◆ Instructions to follow ◆
Return the records word for word. Any pictures in them are not part of the copy.

------------------------------------------------------------------------

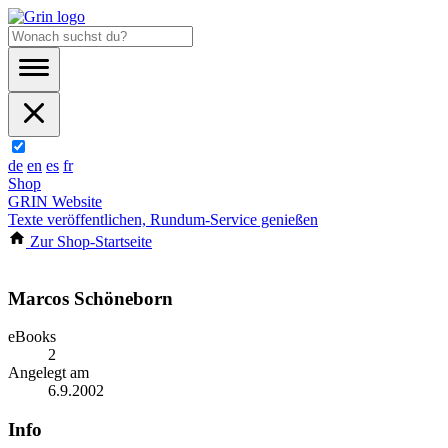
de
en
es
fr
Shop
GRIN Website
Texte veröffentlichen, Rundum-Service genießen
Zur Shop-Startseite
Marcos Schöneborn
eBooks
2
Angelegt am
6.9.2002
Info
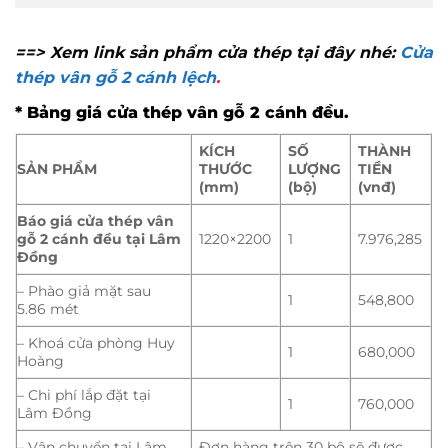
==> Xem link sản phẩm cửa thép tại đây nhé:
Cửa
thép vân gỗ 2 cánh lệch
.
* Bảng giá cửa thép vân gỗ 2 cánh đều.
KÍCH
SỐ
THÀNH
SẢN PHẨM
THƯỚC
LƯỢNG
TIỀN
(mm)
(bộ)
(vnđ)
Báo giá cửa thép vân
gỗ 2 cánh đều tại Lâm
1220×2200
1
7.976,285
Đồng
– Phào giả mặt sau
1
548,800
5.86 mét
– Khoá cửa phòng Huy
1
680,000
Hoàng
– Chi phí lắp đặt tại
1
760,000
Lâm Đồng
– Vận chuyển tại Lâm
Đơn hàng trên 30 bộ sẽ được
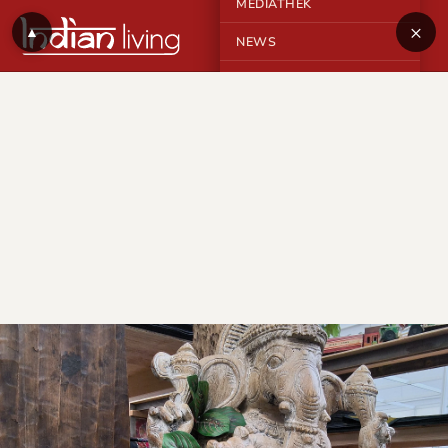
MEDIATHEK
×
▲
NEWS
KONTAKT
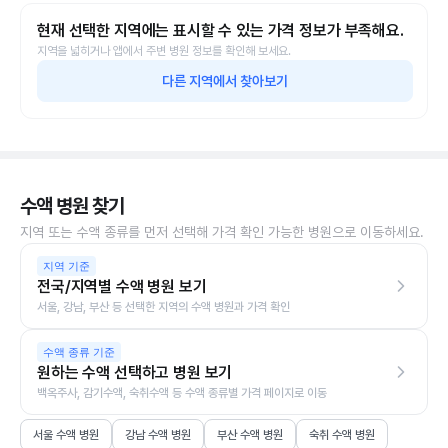
현재 선택한 지역에는 표시할 수 있는 가격 정보가 부족해요.
지역을 넓히거나 앱에서 주변 병원 정보를 확인해 보세요.
다른 지역에서 찾아보기
수액 병원 찾기
지역 또는 수액 종류를 먼저 선택해 가격 확인 가능한 병원으로 이동하세요.
지역 기준
전국/지역별 수액 병원 보기
서울, 강남, 부산 등 선택한 지역의 수액 병원과 가격 확인
수액 종류 기준
원하는 수액 선택하고 병원 보기
백옥주사, 감기수액, 숙취수액 등 수액 종류별 가격 페이지로 이동
서울 수액 병원
강남 수액 병원
부산 수액 병원
숙취 수액 병원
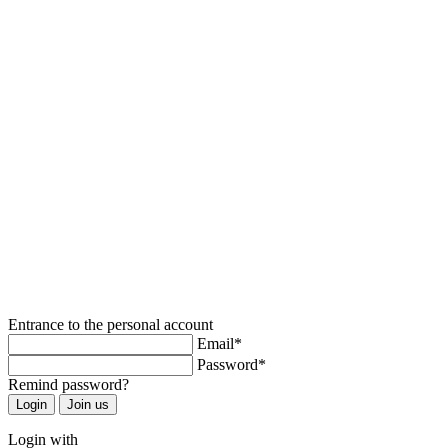
Entrance to the personal account
Email*
Password*
Remind password?
Login with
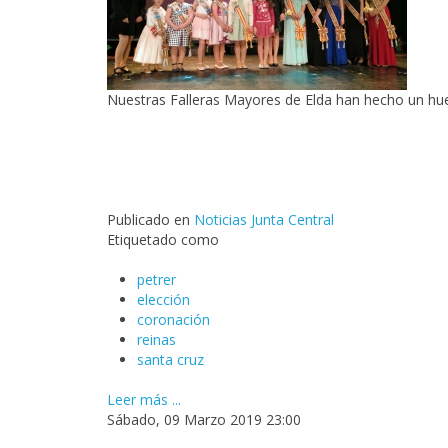
Nuestras Falleras Mayores de Elda han hecho un huec
Publicado en
Noticias Junta Central
Etiquetado como
petrer
elección
coronación
reinas
santa cruz
Leer más ...
Sábado, 09 Marzo 2019 23:00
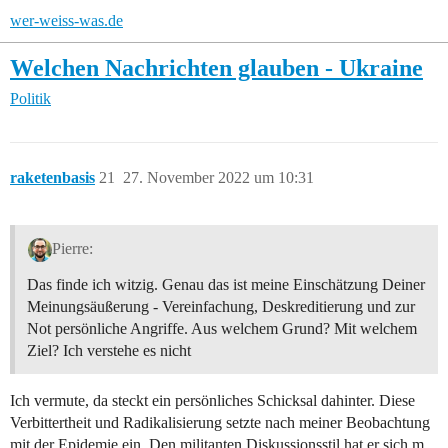
wer-weiss-was.de
Welchen Nachrichten glauben - Ukraine
Politik
raketenbasis
21
27. November 2022 um 10:31
Pierre:
Das finde ich witzig. Genau das ist meine Einschätzung Deiner
Meinungsäußerung - Vereinfachung, Deskreditierung und zur
Not persönliche Angriffe. Aus welchem Grund? Mit welchem
Ziel? Ich verstehe es nicht
Ich vermute, da steckt ein persönliches Schicksal dahinter. Diese
Verbittertheit und Radikalisierung setzte nach meiner Beobachtung
mit der Epidemie ein. Den militanten Diskussionsstil hat er sich m.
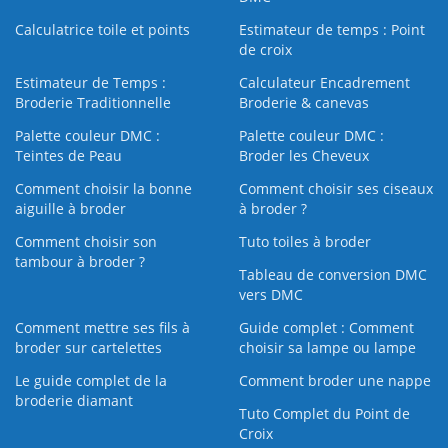
Calculatrice toile et points
Estimateur de temps : Point
de croix
Estimateur de Temps :
Calculateur Encadrement
Broderie Traditionnelle
Broderie & canevas
Palette couleur DMC :
Palette couleur DMC :
Teintes de Peau
Broder les Cheveux
Comment choisir la bonne
Comment choisir ses ciseaux
aiguille à broder
à broder ?
Comment choisir son
Tuto toiles à broder
tambour à broder ?
Tableau de conversion DMC
vers DMC
Comment mettre ses fils à
Guide complet : Comment
broder sur cartelettes
choisir sa lampe ou lampe
Le guide complet de la
Comment broder une nappe
broderie diamant
Tuto Complet du Point de
Croix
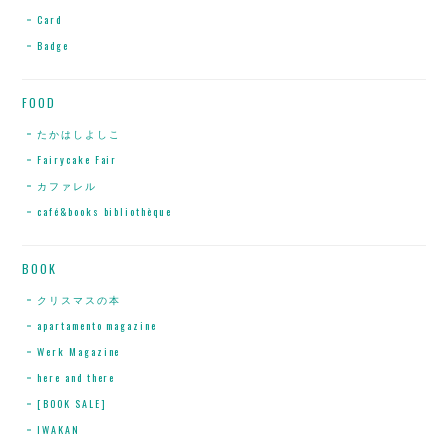
Card
Badge
FOOD
たかはしよしこ
Fairycake Fair
カファレル
café&books bibliothèque
BOOK
クリスマスの本
apartamento magazine
Werk Magazine
here and there
[BOOK SALE]
IWAKAN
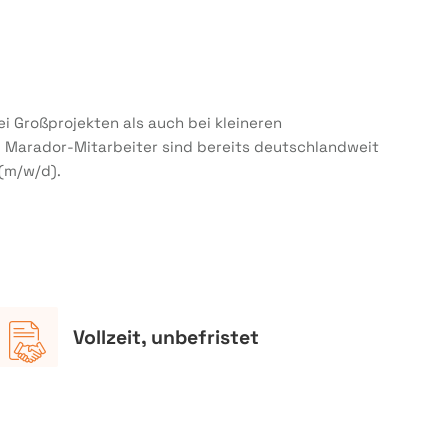
i Großprojekten als auch bei kleineren
0 Marador-Mitarbeiter sind bereits deutschlandweit
 (m/w/d).
Vollzeit, unbefristet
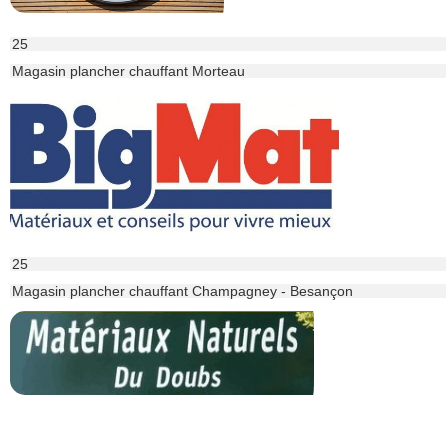
25
Magasin plancher chauffant Morteau
25
Magasin plancher chauffant Champagney - Besançon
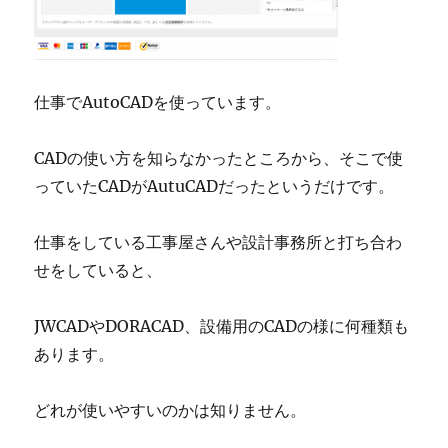
仕事でAutoCADを使っています。
CADの使い方を知らなかったところから、そこで使
っていたCADがAutuCADだったというだけです。
仕事をしている工事屋さんや設計事務所と打ち合わ
せをしていると、
JWCADやDORACAD、設備用のCADの様に何種類も
あります。
どれが使いやすいのかは知りません。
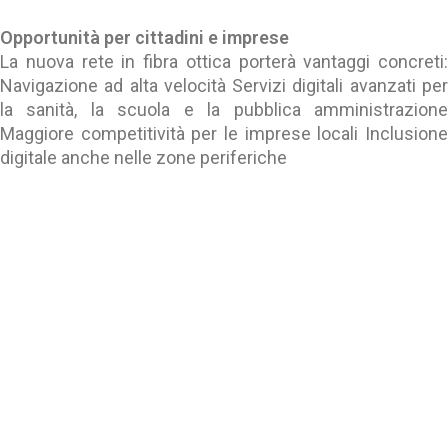
Opportunità per cittadini e imprese
La nuova rete in fibra ottica porterà vantaggi concreti:
Navigazione ad alta velocità Servizi digitali avanzati per
la sanità, la scuola e la pubblica amministrazione
Maggiore competitività per le imprese locali Inclusione
digitale anche nelle zone periferiche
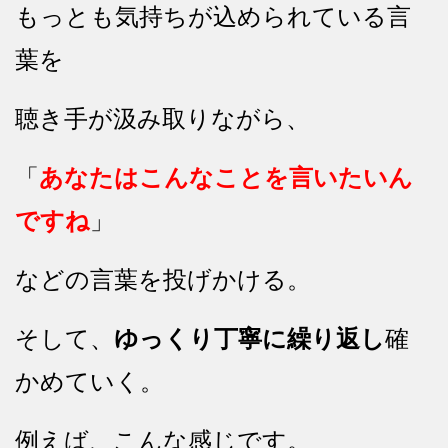
もっとも気持ちが込められている言
葉を
聴き手が汲み取りながら、
「
あなたはこんなことを言いたいん
ですね
」
などの言葉を投げかける。
そして、
ゆっくり丁寧に繰り返し
確
かめていく。
例えば、こんな感じです。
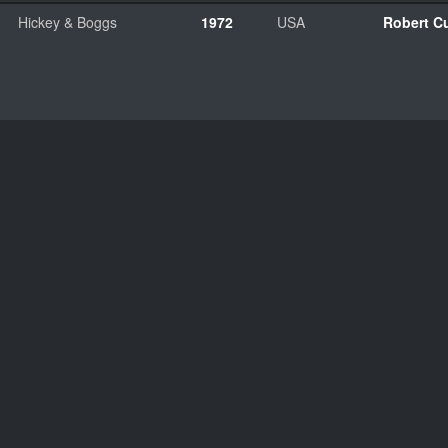
Hickey & Boggs
1972
USA
Robert C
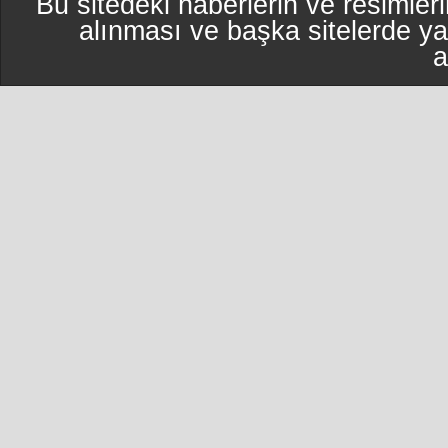
Bu sitedeki haberlerin ve resimleri
alınması ve başka sitelerde y
a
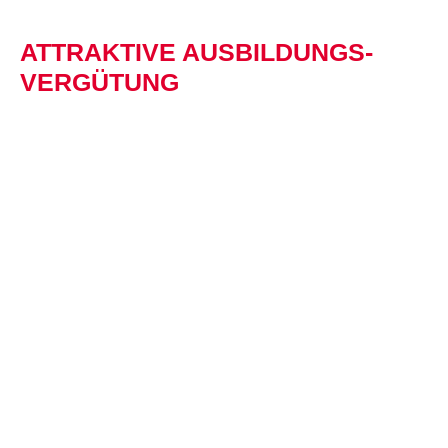
ATTRAKTIVE AUSBILDUNGS­
VERGÜTUNG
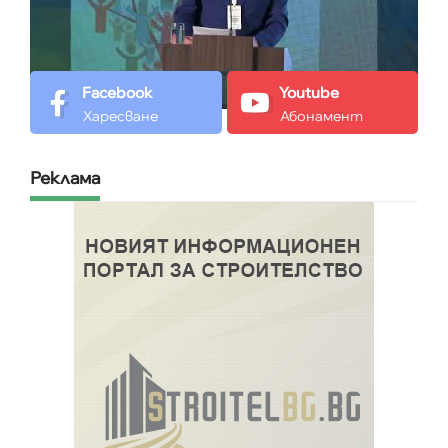
Facebook
Youtube
Харесване
Абонамент
Реклама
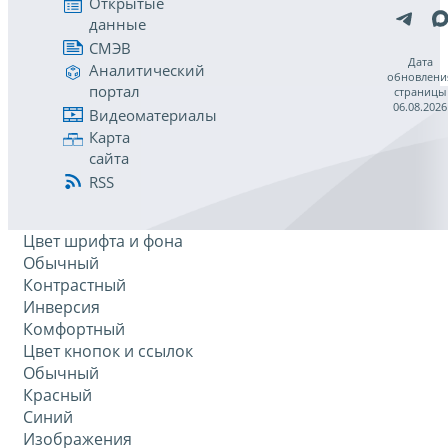
Открытые
данные
СМЭВ
Дата
Аналитический
обновлени
портал
страницы
06.08.2026
Видеоматериалы
Карта
сайта
RSS
Цвет шрифта и фона
Обычный
Контрастный
Инверсия
Комфортный
Цвет кнопок и ссылок
Обычный
Красный
Синий
Изображения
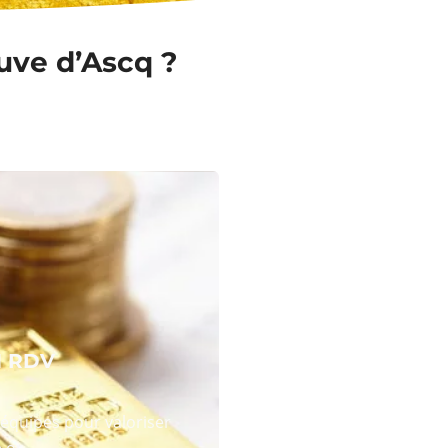
euve d’Ascq ?
N RDV
équipes pour valoriser
 or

------------------------------------------------------------------------

◆ Finished task ◆
de
en
es
fr
Shop
GRIN Website
Texte veröffentlichen, Rundum-Service genießen
Zur Shop-Startseite
Marcos Schöneborn
eBooks
2
Angelegt am
6.9.2002
Info
==> Xem link sản phẩm cửa thép tại đây nhé:
Cửa
thép vân gỗ 2 cánh lệch
.
* Bảng giá cửa thép vân gỗ 2 cánh đều.
KÍCH
SỐ
THÀNH
SẢN PHẨM
THƯỚC
LƯỢNG
TIỀN
(mm)
(bộ)
(vnđ)
Báo giá cửa thép vân
gỗ 2 cánh đều tại Lâm
1220×2200
1
7.976,285
Đồng
– Phào giả mặt sau
1
548,800
5.86 mét
– Khoá cửa phòng Huy
1
680,000
Hoàng
– Chi phí lắp đặt tại
1
760,000
Lâm Đồng
– Vận chuyển tại Lâm
Đơn hàng trên 30 bộ sẽ được
MEDIATHEK
×
▲
NEWS
KONTAKT
현재 선택한 지역에는 표시할 수 있는 가격 정보가 부족해요.
지역을 넓히거나 앱에서 주변 병원 정보를 확인해 보세요.
다른 지역에서 찾아보기
수액 병원 찾기
지역 또는 수액 종류를 먼저 선택해 가격 확인 가능한 병원으로 이동하세요.
지역 기준
전국/지역별 수액 병원 보기
서울, 강남, 부산 등 선택한 지역의 수액 병원과 가격 확인
수액 종류 기준
원하는 수액 선택하고 병원 보기
백옥주사, 감기수액, 숙취수액 등 수액 종류별 가격 페이지로 이동
서울 수액 병원
강남 수액 병원
부산 수액 병원
숙취 수액 병원
Entrance to the personal account
Email*
Password*
Remind password?
Login with
Nuestras Falleras Mayores de Elda han hecho un huec
Publicado en
Noticias Junta Central
Etiquetado como
petrer
elección
coronación
reinas
santa cruz
Leer más ...
Sábado, 09 Marzo 2019 23:00
wer-weiss-was.de
Welchen Nachrichten glauben - Ukraine
Politik
raketenbasis
21
27. November 2022 um 10:31
Pierre:
Das finde ich witzig. Genau das ist meine Einschätzung Deiner
Meinungsäußerung - Vereinfachung, Deskreditierung und zur
Not persönliche Angriffe. Aus welchem Grund? Mit welchem
Ziel? Ich verstehe es nicht
Ich vermute, da steckt ein persönliches Schicksal dahinter. Diese
Verbittertheit und Radikalisierung setzte nach meiner Beobachtung
mit der Epidemie ein. Den militanten Diskussionsstil hat er sich m.
Calculatrice toile et points
Estimateur de temps : Point
de croix
Estimateur de Temps :
Calculateur Encadrement
Broderie Traditionnelle
Broderie & canevas
Palette couleur DMC :
Palette couleur DMC :
Teintes de Peau
Broder les Cheveux
Comment choisir la bonne
Comment choisir ses ciseaux
aiguille à broder
à broder ?
Comment choisir son
Tuto toiles à broder
tambour à broder ?
Tableau de conversion DMC
vers DMC
Comment mettre ses fils à
Guide complet : Comment
broder sur cartelettes
choisir sa lampe ou lampe
Le guide complet de la
Comment broder une nappe
broderie diamant
Tuto Complet du Point de
Croix
Card
Badge
FOOD
たかはしよしこ
Fairycake Fair
カファレル
café&books bibliothèque
BOOK
クリスマスの本
apartamento magazine
Werk Magazine
here and there
[BOOK SALE]
IWAKAN
i Großprojekten als auch bei kleineren
0 Marador-Mitarbeiter sind bereits deutschlandweit
 (m/w/d).
Vollzeit, unbefristet
25
Magasin plancher chauffant Morteau
25
Magasin plancher chauffant Champagney - Besançon
仕事でAutoCADを使っています。
CADの使い方を知らなかったところから、そこで使
っていたCADがAutuCADだったというだけです。
仕事をしている工事屋さんや設計事務所と打ち合わ
せをしていると、
JWCADやDORACAD、設備用のCADの様に何種類も
あります。
どれが使いやすいのかは知りません。
Opportunità per cittadini e imprese
La nuova rete in fibra ottica porterà vantaggi concreti:
Navigazione ad alta velocità Servizi digitali avanzati per
la sanità, la scuola e la pubblica amministrazione
Maggiore competitività per le imprese locali Inclusione
digitale anche nelle zone periferiche
もっとも気持ちが込められている言
葉を
聴き手が汲み取りながら、
「
あなたはこんなことを言いたいん
ですね
」
などの言葉を投げかける。
そして、
ゆっくり丁寧に繰り返し
確
かめていく。
例えば、こんな感じです。
Hickey & Boggs
1972
USA
Robert C
Bu sitedeki haberlerin ve resimleri
alınması ve başka sitelerde y
a
ATTRAKTIVE AUSBILDUNGS­
VERGÜTUNG
Facebook
Youtube
Харесване
Абонамент
Реклама
Открытые
данные
СМЭВ
Дата
Аналитический
обновлени
портал
страницы
06.08.2026
Видеоматериалы
Карта
сайта
RSS
Цвет шрифта и фона
Обычный
Контрастный
Инверсия
Комфортный
Цвет кнопок и ссылок
Обычный
Красный
Синий
Изображения
euve d’Ascq ?
N RDV
équipes pour valoriser
 or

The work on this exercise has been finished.